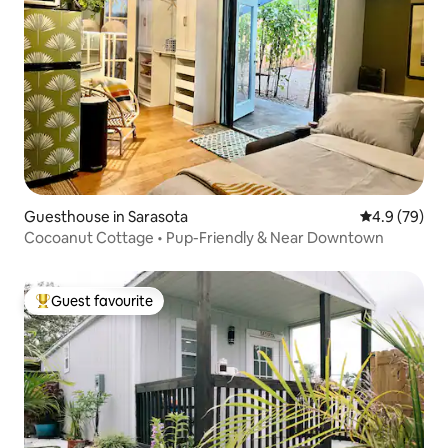
Guesthouse in Sarasota
4.9 out of 5 
4.9 (79)
Cocoanut Cottage • Pup-Friendly & Near Downtown
Guest favourite
Top guest favourite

WHAT NEEDS TO BE DONE - All lines from the one containing "4.9 out of 5" down to the final line above are to be restated word for word; leave out the rest.

EXERCISE ANSWER -
4.9 out of 5 
4.9 (79)
Cocoanut Cottage • Pup-Friendly & Near Downtown
Guest favourite
Top guest favourite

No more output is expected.